▶ _To do_
Line by line, the entries below are to be reproduced unaltered.

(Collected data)
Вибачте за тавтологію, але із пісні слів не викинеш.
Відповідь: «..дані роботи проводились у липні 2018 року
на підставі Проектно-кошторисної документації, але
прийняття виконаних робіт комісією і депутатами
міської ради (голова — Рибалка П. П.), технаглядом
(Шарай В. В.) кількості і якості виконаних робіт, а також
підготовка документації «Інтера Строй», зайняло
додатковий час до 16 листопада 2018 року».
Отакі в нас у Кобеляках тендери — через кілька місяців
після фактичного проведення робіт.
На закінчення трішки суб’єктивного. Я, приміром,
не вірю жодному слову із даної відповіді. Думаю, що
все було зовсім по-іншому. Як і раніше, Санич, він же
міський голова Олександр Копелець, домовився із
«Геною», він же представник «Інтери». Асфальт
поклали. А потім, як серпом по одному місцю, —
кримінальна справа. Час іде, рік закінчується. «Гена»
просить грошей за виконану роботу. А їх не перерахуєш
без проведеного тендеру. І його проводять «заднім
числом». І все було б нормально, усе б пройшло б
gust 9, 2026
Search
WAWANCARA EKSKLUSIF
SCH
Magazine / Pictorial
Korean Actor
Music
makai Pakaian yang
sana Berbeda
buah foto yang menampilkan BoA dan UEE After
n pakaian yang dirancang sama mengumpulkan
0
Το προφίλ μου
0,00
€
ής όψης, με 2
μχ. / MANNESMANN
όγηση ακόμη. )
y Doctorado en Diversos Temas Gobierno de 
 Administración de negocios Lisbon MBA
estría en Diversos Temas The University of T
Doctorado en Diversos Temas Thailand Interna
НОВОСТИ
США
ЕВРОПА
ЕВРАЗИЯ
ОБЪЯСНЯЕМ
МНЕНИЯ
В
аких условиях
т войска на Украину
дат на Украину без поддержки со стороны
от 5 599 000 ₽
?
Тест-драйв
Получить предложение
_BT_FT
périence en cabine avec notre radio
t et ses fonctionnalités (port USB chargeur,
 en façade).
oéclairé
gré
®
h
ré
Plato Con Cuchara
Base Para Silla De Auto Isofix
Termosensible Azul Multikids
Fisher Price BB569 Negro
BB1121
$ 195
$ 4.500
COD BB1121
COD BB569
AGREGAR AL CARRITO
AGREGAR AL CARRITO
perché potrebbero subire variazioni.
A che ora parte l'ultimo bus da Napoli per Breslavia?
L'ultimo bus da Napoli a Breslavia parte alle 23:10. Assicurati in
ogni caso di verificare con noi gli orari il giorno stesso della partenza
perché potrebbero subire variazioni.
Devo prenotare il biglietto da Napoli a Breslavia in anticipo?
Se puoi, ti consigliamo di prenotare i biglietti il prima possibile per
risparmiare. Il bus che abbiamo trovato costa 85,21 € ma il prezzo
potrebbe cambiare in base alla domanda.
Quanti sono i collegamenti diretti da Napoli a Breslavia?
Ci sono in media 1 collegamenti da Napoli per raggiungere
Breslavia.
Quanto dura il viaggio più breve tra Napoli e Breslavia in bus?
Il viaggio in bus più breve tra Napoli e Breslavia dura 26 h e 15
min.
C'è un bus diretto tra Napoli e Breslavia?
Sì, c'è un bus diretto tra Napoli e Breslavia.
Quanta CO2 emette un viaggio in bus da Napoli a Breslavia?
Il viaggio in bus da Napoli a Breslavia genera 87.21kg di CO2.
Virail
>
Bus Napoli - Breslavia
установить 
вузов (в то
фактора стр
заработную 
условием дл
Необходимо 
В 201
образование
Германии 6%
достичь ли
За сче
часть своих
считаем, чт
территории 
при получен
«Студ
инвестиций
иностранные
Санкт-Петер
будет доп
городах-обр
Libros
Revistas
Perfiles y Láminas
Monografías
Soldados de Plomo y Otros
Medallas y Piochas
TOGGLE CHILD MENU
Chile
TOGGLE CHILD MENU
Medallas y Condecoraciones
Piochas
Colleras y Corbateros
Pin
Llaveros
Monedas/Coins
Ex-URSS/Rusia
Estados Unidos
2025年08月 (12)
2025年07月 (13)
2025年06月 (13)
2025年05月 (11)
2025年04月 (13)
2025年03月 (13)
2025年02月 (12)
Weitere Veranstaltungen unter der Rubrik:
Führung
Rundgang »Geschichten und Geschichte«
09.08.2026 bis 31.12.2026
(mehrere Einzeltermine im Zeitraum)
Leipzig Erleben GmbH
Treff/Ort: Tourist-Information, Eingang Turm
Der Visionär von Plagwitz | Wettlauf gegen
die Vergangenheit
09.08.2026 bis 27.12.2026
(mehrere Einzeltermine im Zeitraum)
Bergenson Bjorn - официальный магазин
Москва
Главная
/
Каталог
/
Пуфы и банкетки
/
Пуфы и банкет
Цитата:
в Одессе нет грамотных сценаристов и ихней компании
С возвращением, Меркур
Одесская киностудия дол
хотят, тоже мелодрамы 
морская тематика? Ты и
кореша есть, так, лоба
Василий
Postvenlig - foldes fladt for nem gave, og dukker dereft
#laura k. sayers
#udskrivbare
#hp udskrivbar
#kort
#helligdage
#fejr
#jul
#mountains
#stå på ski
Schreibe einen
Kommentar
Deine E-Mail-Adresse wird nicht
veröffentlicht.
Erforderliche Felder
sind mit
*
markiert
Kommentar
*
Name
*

▶ _Solution for this task_
Вибачте за тавтологію, але із пісні слів не викинеш.
Відповідь: «..дані роботи проводились у липні 2018 року
на підставі Проектно-кошторисної документації, але
прийняття виконаних робіт комісією і депутатами
міської ради (голова — Рибалка П. П.), технаглядом
(Шарай В. В.) кількості і якості виконаних робіт, а також
підготовка документації «Інтера Строй», зайняло
додатковий час до 16 листопада 2018 року».
Отакі в нас у Кобеляках тендери — через кілька місяців
після фактичного проведення робіт.
На закінчення трішки суб’єктивного. Я, приміром,
не вірю жодному слову із даної відповіді. Думаю, що
все було зовсім по-іншому. Як і раніше, Санич, він же
міський голова Олександр Копелець, домовився із
«Геною», він же представник «Інтери». Асфальт
поклали. А потім, як серпом по одному місцю, —
кримінальна справа. Час іде, рік закінчується. «Гена»
просить грошей за виконану роботу. А їх не перерахуєш
без проведеного тендеру. І його проводять «заднім
числом». І все було б нормально, усе б пройшло б
gust 9, 2026
Search
WAWANCARA EKSKLUSIF
SCH
Magazine / Pictorial
Korean Actor
Music
makai Pakaian yang
sana Berbeda
buah foto yang menampilkan BoA dan UEE After
n pakaian yang dirancang sama mengumpulkan
0
Το προφίλ μου
0,00
€
ής όψης, με 2
μχ. / MANNESMANN
όγηση ακόμη. )
y Doctorado en Diversos Temas Gobierno de 
 Administración de negocios Lisbon MBA
estría en Diversos Temas The University of T
Doctorado en Diversos Temas Thailand Interna
НОВОСТИ
США
ЕВРОПА
ЕВРАЗИЯ
ОБЪЯСНЯЕМ
МНЕНИЯ
В
аких условиях
т войска на Украину
дат на Украину без поддержки со стороны
от 5 599 000 ₽
?
Тест-драйв
Получить предложение
_BT_FT
périence en cabine avec notre radio
t et ses fonctionnalités (port USB chargeur,
 en façade).
oéclairé
gré
®
h
ré
Plato Con Cuchara
Base Para Silla De Auto Isofix
Termosensible Azul Multikids
Fisher Price BB569 Negro
BB1121
$ 195
$ 4.500
COD BB1121
COD BB569
AGREGAR AL CARRITO
AGREGAR AL CARRITO
perché potrebbero subire variazioni.
A che ora parte l'ultimo bus da Napoli per Breslavia?
L'ultimo bus da Napoli a Breslavia parte alle 23:10. Assicurati in
ogni caso di verificare con noi gli orari il giorno stesso della partenza
perché potrebbero subire variazioni.
Devo prenotare il biglietto da Napoli a Breslavia in anticipo?
Se puoi, ti consigliamo di prenotare i biglietti il prima possibile per
risparmiare. Il bus che abbiamo trovato costa 85,21 € ma il prezzo
potrebbe cambiare in base alla domanda.
Quanti sono i collegamenti diretti da Napoli a Breslavia?
Ci sono in media 1 collegamenti da Napoli per raggiungere
Breslavia.
Quanto dura il viaggio più breve tra Napoli e Breslavia in bus?
Il viaggio in bus più breve tra Napoli e Breslavia dura 26 h e 15
min.
C'è un bus diretto tra Napoli e Breslavia?
Sì, c'è un bus diretto tra Napoli e Breslavia.
Quanta CO2 emette un viaggio in bus da Napoli a Breslavia?
Il viaggio in bus da Napoli a Breslavia genera 87.21kg di CO2.
Virail
>
Bus Napoli - Breslavia
установить 
вузов (в то
фактора стр
заработную 
условием дл
Необходимо 
В 201
образование
Германии 6%
достичь ли
За сче
часть своих
считаем, чт
территории 
при получен
«Студ
инвестиций
иностранные
Санкт-Петер
будет доп
городах-обр
Libros
Revistas
Perfiles y Láminas
Monografías
Soldados de Plomo y Otros
Medallas y Piochas
TOGGLE CHILD MENU
Chile
TOGGLE CHILD MENU
Medallas y Condecoraciones
Piochas
Colleras y Corbateros
Pin
Llaveros
Monedas/Coins
Ex-URSS/Rusia
Estados Unidos
2025年08月 (12)
2025年07月 (13)
2025年06月 (13)
2025年05月 (11)
2025年04月 (13)
2025年03月 (13)
2025年02月 (12)
Weitere Veranstaltungen unter der Rubrik:
Führung
Rundgang »Geschichten und Geschichte«
09.08.2026 bis 31.12.2026
(mehrere Einzeltermine im Zeitraum)
Leipzig Erleben GmbH
Treff/Ort: Tourist-Information, Eingang Turm
Der Visionär von Plagwitz | Wettlauf gegen
die Vergangenheit
09.08.2026 bis 27.12.2026
(mehrere Einzeltermine im Zeitraum)
Bergenson Bjorn - официальный магазин
Москва
Главная
/
Каталог
/
Пуфы и банкетки
/
Пуфы и банкет
Цитата:
в Одессе нет грамотных сценаристов и ихней компании
С возвращением, Меркур
Одесская киностудия дол
хотят, тоже мелодрамы 
морская тематика? Ты и
кореша есть, так, лоба
Василий
Postvenlig - foldes fladt for nem gave, og dukker dereft
#laura k. sayers
#udskrivbare
#hp udskrivbar
#kort
#helligdage
#fejr
#jul
#mountains
#stå på ski
Schreibe einen
Kommentar
Deine E-Mail-Adresse wird nicht
veröffentlicht.
Erforderliche Felder
sind mit
*
markiert
Kommentar
*
Name
*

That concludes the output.